▶ [Work request]:
Give the lines again exactly as they appear, beginning at the one with "- toroidal coil from (387, 57) to (435, 103)" and ending at the last line of the records.

▶ [Given data]:
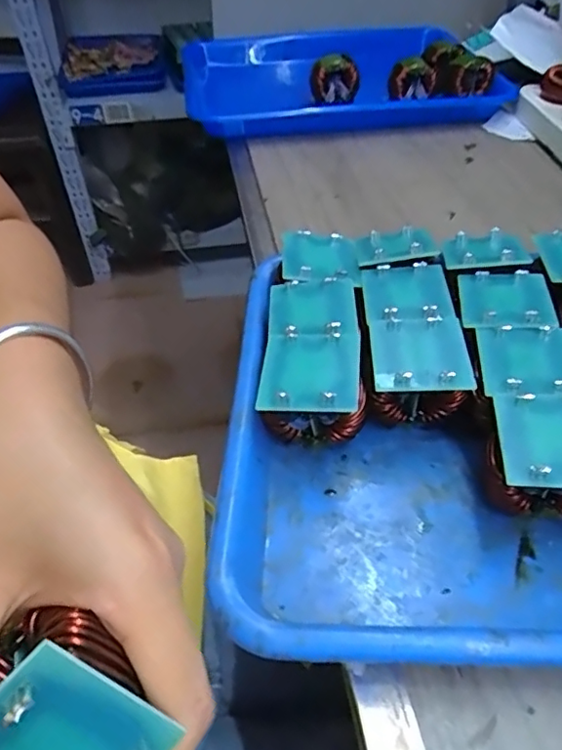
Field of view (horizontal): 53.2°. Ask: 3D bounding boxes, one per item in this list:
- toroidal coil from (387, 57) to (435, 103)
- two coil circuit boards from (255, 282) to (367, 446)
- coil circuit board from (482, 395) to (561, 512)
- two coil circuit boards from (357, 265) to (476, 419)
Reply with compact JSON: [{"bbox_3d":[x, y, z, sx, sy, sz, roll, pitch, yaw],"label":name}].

▶ [Output for this exercise]:
- toroidal coil from (387, 57) to (435, 103)
- two coil circuit boards from (255, 282) to (367, 446)
- coil circuit board from (482, 395) to (561, 512)
- two coil circuit boards from (357, 265) to (476, 419)
Reply with compact JSON: [{"bbox_3d":[x, y, z, sx, sy, sz, roll, pitch, yaw],"label":name}].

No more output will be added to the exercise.